So today, I called up the PNTA to ask them about a million billion questions.  The person I spoke with was the freaking bomb, and a wealth of knowledge (Former PNT AND PCT thru-hiker!).  Our 30 minute conversation was enlightening, and it not only strengthened my desire to incorporate some of the PNT into my thru hike; I even flipped my itinerary completely!

Instead of starting out from the shores of Puget Sound, I was instructed to depart from Oroville, just outside the eastern boundary of the Pasayten Wilderness.  After about 160 miles Westbound on the PNT, I would connect with the PCT at Castle Pass, just shy of 10 miles south of the Canadian Border!  I was told that the scenery in these 160 miles is the best the Pacific Northwest Trail has to offer, and can hold it’s own against even the most picturesque miles of the PCT.

However, this section will not be without its own challenges.   I will be avoiding the more treacherous passes on the PCT for another few weeks, but there will still be plenty of snow to navigate.  Map and compass, and some GPS for backup, will be necessary to find my way.  There will be lots of blow downs.  Resupply will be, um, difficult.

WAIT, IT’S 160 MILES WITHOUT A DAMN ROAD!?

Sign me up!

I need to do some more research at this point, but it seems very likely that my first opportunity for resupply after starting at Oroville would be Ross Lake.  That would mean continuing on the PNT past it’s junction with the PCT, pick up a resupply package, then hike back to the PCT to start my thru hike.  That’s gonna be, like, two freaking weeks!  Well, I’m sure I’ll figure something out…

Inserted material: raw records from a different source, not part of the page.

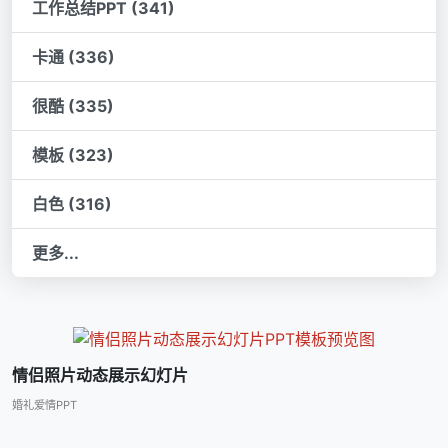
工作总结PPT (341)
卡通 (336)
很酷 (335)
模板 (323)
白色 (316)
更多...
情侣照片动态展示幻灯片
婚礼爱情PPT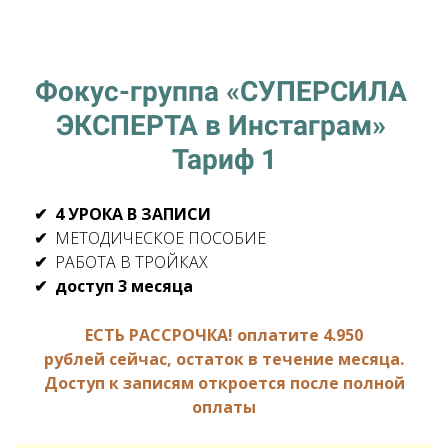
Фокус-группа «СУПЕРСИЛА
ЭКСПЕРТА в Инстаграм»
Тариф 1
4 УРОКА В ЗАПИСИ
МЕТОДИЧЕСКОЕ ПОСОБИЕ
РАБОТА В ТРОЙКАХ
доступ 3 месяца
ЕСТЬ РАССРОЧКА! оплатите 4.950
рублей сейчас, остаток в течение месяца.
Доступ к записям откроется после полной
оплаты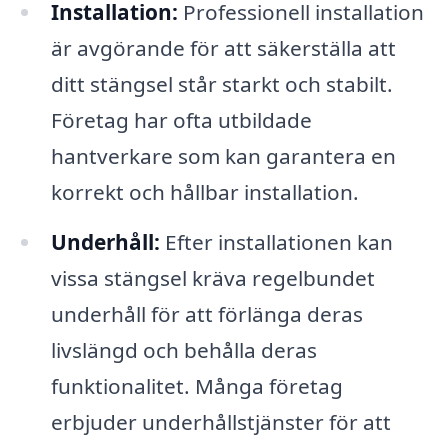
Installation:
Professionell installation
är avgörande för att säkerställa att
ditt stängsel står starkt och stabilt.
Företag har ofta utbildade
hantverkare som kan garantera en
korrekt och hållbar installation.
Underhåll:
Efter installationen kan
vissa stängsel kräva regelbundet
underhåll för att förlänga deras
livslängd och behålla deras
funktionalitet. Många företag
erbjuder underhållstjänster för att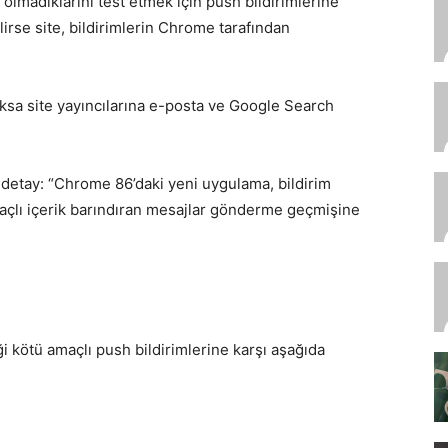
olmadıklarını test etmek için push bildirimlerine
ilirse site, bildirimlerin Chrome tarafından
ksa site yayıncılarına e-posta ve Google Search
ka detay: “Chrome 86’daki yeni uygulama, bildirim
açlı içerik barındıran mesajlar gönderme geçmişine
iği kötü amaçlı push bildirimlerine karşı aşağıda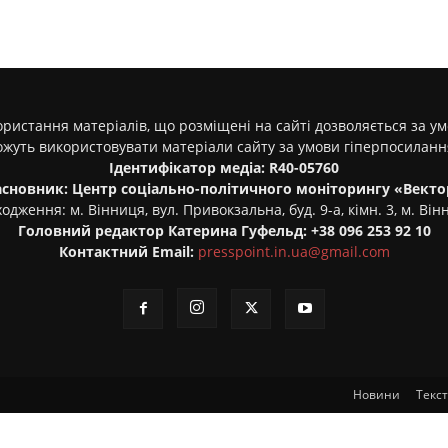
ристання матеріалів, що розміщені на сайті дозволяється за у
ожуть використовувати матеріали сайту за умови гіперпосилан
Ідентифікатор медіа: R40-05760
асновник: Центр соціально-політичного моніторингу «Векто
одження: м. Вінниця, вул. Привокзальна, буд. 9-а, кімн. 3, м. Він
Головний редактор Катерина Гуфельд: +38 096 253 92 10
Контактний Email:
presspoint.in.ua@gmail.com
Новини
Текс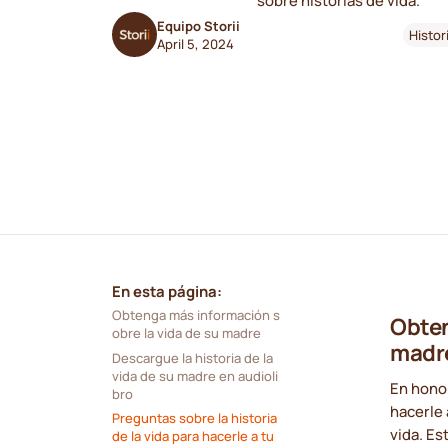
sobre historias de vida.
Equipo Storii
Histor
April 5, 2024
En esta página:
Obtenga más información s
Obten
obre la vida de su madre
madr
Descargue la historia de la 
vida de su madre en audioli
En honor
bro
hacerle 
Preguntas sobre la historia 
vida. E
de la vida para hacerle a tu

Though this plan still obviously needs refinement, I feel like it will be a manageable way to delay my thru hike to a safe-er start date, plus be an amazing addition to my whole trip.  The downside to delaying my PCT start is the pressure to hike fast fast fast to avoid exposure to early shit snow storms in the Sierra Nevada.  I feel confident I could hike fast enough, but I would prefer to do more relaxed mileage and spend a bit more time on trail.  But, hey, these are the times we live in.

A general thought on thru hiking “plans”

DON’T GET ATTACHED TO THEM.  They will change.  You will be glad they changed.  You will want them to change!  This was another lesson I took from my AT thru.  It is important not only to be flexible, but to embrace any changes to your plans brought on by your changing circumstances.

I’m still planning to start walking on June 17th.  I’m still planning to walk from the Canadian Border to the Mexican Border.  I’m still planning to have some fun along the way (at least a little bit).  Let’s all cross our fingers for a warm spring, now!